▶ _Gegeven tekst_
····················

Kaderbesluit 2008/909/JBZ inzake de toepassing van het beginsel van wederzijdse erkenning op strafvonnissen waarbij vrijheidsstraffen of tot vrijheidsbeneming strekkende maatregelen zijn opgelegd, met het oog op de tenuitvoerlegging ervan in de Europese Unie
Aanhef
Geldend
Geldend vanaf 05-12-2008
- Bronpublicatie:
27-11-2008, PbEU 2008, L 327 (uitgifte: 05-12-2008, regelingnummer: 2008/909/JBZ)
- Inwerkingtreding
05-12-2008
- Bronpublicatie inwerkingtreding:
27-11-2008, PbEU 2008, L 327 (uitgifte: 05-12-2008, regelingnummer: 2008/909/JBZ)
- Vakgebied(en)
EU-recht / Bijzondere onderwerpen
Kaderbesluit van de Raad van 27 november 2008 inzake de toepassing van het beginsel van wederzijdse erkenning op strafvonnissen waarbij vrijheidsstraffen of tot vrijheidsbeneming strekkende maatregelen zijn opgelegd, met het oog op de tenuitvoerlegging ervan in de Europese Unie
DE RAAD VAN DE EUROPESE UNIE,
Gelet op het Verdrag betreffende de Europese Unie, en met name op artikel 31, lid 1, onder a), en artikel 34, lid 2, onder b),
Gezien het initiatief van de Republiek Oostenrijk, de Republiek Finland en het Koninkrijk Zweden,
Gezien het advies van het Europees Parlement,
Overwegende hetgeen volgt:
- (1)
De Europese Raad van Tampere van 15 en 16 oktober 1999 heeft onderstreept dat het beginsel van wederzijdse erkenning de hoeksteen van de justitiële samenwerking binnen de Unie dient te worden, zowel in burgerlijke als in strafzaken.
- (2)

····················

▶ _Opgave a_
Noem alle staten die in het kaderbesluit over wederzijdse erkenning van strafvonnissen worden genoemd als initiatiefnemers.
De tekst en de records staan los van elkaar.

▶ _Oefenmateriaal_
····················

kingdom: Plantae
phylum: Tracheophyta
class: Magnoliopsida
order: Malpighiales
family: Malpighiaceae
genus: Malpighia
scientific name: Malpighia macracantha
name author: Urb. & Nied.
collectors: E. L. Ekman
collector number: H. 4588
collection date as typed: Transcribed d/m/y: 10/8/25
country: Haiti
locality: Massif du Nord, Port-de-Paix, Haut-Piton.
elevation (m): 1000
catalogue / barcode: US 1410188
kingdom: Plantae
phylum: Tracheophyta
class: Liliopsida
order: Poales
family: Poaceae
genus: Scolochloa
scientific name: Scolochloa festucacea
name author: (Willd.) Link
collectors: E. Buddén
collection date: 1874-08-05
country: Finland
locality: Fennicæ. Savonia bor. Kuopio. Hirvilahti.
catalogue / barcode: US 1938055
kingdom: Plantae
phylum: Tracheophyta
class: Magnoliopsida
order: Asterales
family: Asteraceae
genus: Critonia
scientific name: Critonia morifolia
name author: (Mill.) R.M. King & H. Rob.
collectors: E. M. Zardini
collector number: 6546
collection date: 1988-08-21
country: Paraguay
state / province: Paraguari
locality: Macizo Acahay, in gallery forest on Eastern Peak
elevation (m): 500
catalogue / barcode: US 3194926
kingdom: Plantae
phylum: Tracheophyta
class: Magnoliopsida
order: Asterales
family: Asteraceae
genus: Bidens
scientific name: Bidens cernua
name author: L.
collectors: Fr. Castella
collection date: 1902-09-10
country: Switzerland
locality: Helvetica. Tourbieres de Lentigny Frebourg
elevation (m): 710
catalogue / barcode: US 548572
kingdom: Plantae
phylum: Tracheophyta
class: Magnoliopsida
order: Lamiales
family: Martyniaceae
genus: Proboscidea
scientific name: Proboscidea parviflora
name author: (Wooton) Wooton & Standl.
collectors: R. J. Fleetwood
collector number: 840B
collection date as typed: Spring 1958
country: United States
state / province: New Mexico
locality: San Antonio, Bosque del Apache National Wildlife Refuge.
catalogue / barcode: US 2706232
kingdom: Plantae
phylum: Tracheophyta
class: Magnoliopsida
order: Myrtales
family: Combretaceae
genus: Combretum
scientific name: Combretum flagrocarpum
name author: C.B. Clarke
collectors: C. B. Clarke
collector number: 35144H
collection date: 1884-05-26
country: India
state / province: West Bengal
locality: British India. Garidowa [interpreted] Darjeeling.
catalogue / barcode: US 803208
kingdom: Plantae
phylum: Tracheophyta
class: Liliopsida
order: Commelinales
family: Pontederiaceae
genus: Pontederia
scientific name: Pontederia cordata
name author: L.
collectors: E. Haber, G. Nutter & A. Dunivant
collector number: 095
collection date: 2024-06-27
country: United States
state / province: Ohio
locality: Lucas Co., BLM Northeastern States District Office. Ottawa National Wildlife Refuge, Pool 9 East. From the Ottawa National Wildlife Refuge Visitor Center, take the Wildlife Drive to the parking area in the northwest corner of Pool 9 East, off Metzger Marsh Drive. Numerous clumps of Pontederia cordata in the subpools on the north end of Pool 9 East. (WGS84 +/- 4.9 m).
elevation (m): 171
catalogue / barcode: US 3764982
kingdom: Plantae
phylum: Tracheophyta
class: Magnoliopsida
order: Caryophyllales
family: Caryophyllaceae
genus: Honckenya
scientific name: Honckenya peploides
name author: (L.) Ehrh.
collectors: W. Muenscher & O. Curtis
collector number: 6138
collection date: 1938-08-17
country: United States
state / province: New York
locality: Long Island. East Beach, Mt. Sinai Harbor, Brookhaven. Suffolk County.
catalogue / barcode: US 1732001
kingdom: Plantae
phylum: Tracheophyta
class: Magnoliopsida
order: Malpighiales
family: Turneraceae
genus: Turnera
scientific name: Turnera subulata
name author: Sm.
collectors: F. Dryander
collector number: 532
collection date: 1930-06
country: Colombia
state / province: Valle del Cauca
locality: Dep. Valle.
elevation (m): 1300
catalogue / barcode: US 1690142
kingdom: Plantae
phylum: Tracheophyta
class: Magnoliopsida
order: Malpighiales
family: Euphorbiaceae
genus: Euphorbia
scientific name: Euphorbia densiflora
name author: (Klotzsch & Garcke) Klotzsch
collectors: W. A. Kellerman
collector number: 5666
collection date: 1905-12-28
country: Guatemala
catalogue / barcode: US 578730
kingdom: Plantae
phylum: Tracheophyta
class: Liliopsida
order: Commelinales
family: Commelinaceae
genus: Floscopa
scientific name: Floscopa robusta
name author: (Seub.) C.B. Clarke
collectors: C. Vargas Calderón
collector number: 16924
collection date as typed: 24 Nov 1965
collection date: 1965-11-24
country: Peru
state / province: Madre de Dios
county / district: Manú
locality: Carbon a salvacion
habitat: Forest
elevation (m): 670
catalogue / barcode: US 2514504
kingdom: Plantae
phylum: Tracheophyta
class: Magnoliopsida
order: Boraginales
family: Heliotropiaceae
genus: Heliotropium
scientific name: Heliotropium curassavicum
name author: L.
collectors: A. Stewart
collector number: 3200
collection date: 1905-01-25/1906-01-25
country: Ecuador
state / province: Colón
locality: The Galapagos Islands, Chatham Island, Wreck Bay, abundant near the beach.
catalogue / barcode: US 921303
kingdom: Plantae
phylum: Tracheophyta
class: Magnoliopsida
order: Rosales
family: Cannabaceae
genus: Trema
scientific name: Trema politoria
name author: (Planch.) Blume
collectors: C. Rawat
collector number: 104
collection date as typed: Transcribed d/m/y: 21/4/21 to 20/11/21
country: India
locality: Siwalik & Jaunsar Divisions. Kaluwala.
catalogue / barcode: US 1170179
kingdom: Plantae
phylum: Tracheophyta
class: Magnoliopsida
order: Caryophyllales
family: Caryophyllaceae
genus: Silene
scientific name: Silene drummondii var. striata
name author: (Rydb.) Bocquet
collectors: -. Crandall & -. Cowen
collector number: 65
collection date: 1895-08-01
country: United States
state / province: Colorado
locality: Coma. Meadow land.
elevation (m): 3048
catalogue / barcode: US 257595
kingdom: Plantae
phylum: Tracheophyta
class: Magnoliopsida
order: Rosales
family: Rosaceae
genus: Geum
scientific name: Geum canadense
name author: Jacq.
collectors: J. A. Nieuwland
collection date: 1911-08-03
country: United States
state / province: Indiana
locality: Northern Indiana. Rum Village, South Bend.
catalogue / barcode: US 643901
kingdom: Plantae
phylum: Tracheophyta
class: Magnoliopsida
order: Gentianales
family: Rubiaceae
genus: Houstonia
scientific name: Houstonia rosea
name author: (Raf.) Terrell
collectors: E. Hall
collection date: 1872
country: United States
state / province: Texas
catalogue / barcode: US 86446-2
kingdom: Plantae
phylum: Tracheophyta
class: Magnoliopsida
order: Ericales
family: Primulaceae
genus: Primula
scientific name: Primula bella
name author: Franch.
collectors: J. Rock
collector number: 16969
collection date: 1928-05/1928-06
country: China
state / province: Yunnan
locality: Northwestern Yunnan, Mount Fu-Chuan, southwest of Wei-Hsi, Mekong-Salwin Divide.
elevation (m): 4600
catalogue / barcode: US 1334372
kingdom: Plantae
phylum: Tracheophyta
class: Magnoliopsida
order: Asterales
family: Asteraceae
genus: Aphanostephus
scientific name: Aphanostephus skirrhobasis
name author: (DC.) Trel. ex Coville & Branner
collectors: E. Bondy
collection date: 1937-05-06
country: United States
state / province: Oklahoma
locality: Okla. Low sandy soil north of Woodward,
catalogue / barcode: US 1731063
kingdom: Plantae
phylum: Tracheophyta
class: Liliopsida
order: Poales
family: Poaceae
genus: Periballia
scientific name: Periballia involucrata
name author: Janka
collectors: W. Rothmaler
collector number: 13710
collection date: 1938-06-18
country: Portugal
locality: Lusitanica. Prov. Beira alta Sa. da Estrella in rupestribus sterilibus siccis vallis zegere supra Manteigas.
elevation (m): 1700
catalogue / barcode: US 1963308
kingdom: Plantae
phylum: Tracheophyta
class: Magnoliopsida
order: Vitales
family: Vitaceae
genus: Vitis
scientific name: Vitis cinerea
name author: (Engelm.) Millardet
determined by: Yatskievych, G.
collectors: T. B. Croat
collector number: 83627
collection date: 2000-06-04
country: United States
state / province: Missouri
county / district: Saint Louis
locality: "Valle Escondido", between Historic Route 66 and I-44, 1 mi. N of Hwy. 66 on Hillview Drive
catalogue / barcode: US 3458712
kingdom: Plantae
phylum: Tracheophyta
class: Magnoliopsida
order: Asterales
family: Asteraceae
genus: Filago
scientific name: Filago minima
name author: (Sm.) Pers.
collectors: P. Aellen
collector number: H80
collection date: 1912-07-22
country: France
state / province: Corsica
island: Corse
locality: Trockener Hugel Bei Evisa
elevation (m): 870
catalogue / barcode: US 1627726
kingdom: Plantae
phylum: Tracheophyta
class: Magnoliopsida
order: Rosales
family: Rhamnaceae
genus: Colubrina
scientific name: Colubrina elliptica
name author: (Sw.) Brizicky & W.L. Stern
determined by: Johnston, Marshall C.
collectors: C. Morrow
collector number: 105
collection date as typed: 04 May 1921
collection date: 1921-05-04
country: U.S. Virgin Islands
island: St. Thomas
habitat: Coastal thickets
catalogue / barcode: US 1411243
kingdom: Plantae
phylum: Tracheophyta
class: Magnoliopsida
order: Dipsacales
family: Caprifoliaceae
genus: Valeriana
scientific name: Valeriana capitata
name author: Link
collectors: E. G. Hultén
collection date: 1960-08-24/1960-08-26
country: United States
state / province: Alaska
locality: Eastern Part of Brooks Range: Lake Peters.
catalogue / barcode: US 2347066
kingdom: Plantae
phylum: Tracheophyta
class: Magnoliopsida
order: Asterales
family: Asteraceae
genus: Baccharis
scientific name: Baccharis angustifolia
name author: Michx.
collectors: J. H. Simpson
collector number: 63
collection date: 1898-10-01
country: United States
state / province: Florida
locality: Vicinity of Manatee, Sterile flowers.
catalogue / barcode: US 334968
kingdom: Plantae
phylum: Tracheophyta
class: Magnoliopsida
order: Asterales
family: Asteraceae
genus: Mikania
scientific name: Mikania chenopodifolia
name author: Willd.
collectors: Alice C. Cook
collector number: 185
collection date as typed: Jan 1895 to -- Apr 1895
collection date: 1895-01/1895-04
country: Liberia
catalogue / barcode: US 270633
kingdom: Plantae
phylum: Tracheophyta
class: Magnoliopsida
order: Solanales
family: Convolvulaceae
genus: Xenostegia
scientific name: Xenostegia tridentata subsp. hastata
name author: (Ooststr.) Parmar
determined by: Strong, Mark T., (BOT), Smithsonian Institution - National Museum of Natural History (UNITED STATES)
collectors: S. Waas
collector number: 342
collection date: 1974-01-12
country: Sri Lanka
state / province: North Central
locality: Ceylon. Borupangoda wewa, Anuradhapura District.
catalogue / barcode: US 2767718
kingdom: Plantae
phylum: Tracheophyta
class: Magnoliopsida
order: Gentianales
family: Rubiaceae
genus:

····················

▶ _Opgave b_
Citeer uit de records het deel dat opent met de regel met "genus: Honckenya" en sluit met de regel met "genus: Euphorbia", beide regels inbegrepen.

▶ _Antwoord a_
Republiek Oostenrijk, Republiek Finland, Koninkrijk Zweden

▶ _Antwoord b_
genus: Honckenya
scientific name: Honckenya peploides
name author: (L.) Ehrh.
collectors: W. Muenscher & O. Curtis
collector number: 6138
collection date: 1938-08-17
country: United States
state / province: New York
locality: Long Island. East Beach, Mt. Sinai Harbor, Brookhaven. Suffolk County.
catalogue / barcode: US 1732001
kingdom: Plantae
phylum: Tracheophyta
class: Magnoliopsida
order: Malpighiales
family: Turneraceae
genus: Turnera
scientific name: Turnera subulata
name author: Sm.
collectors: F. Dryander
collector number: 532
collection date: 1930-06
country: Colombia
state / province: Valle del Cauca
locality: Dep. Valle.
elevation (m): 1300
catalogue / barcode: US 1690142
kingdom: Plantae
phylum: Tracheophyta
class: Magnoliopsida
order: Malpighiales
family: Euphorbiaceae
genus: Euphorbia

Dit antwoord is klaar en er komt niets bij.